FRAMINGHAM (IDG) - Der Wettbewerb im Marktsegment der 10/100-Mbit/s-Ethernet-Switches wird härter. Immer mehr Hersteller wollen sich in diesem lukrativen Markt ein Stückchen vom Kuchen sichern.

Analysten der Yankee Group gehen davon aus, daß im Ethernet-Switching-Markt demnächst ein gnadenloser Verdrängungswettbewerb toben wird. Da die Anwender nicht, wie von den Herstellern propagiert, die Switches dazu verwenden, um Desktops an Fast Ethernet anzuschließen, sondern die Geräte hauptsächlich im Backbone einsetzen, sehen sich die Hersteller mit einem verstärkten Konkurrenzdruck konfrontiert.

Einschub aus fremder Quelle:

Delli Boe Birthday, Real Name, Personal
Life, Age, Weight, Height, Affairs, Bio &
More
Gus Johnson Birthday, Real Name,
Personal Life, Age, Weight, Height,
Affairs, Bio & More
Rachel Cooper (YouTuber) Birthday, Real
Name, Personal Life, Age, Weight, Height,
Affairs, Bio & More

Als Grund hierfür haben die Marktforscher die Scheu der Anwender ausgemacht, die Netzadapter in den Desktop-Rechnern zu wechseln. Dies müßten sie aber tun, um 100 Mbit/s bis zum Arbeitsplatz zu transportieren. Hinderungsgrund ist dabei nicht der Preis für schnelle Netzkarten - sie liegen derzeit zwischen 80 und 130 Dollar -, sondern der mit dem Austausch verbundene Arbeitsaufwand. Deshalb ist nach Schätzungen der Yankee Group das Durchschnittsunternehmen nur alle drei Jahre bereit, die Netzadapter durch leistungsfähigere Modelle zu ersetzen.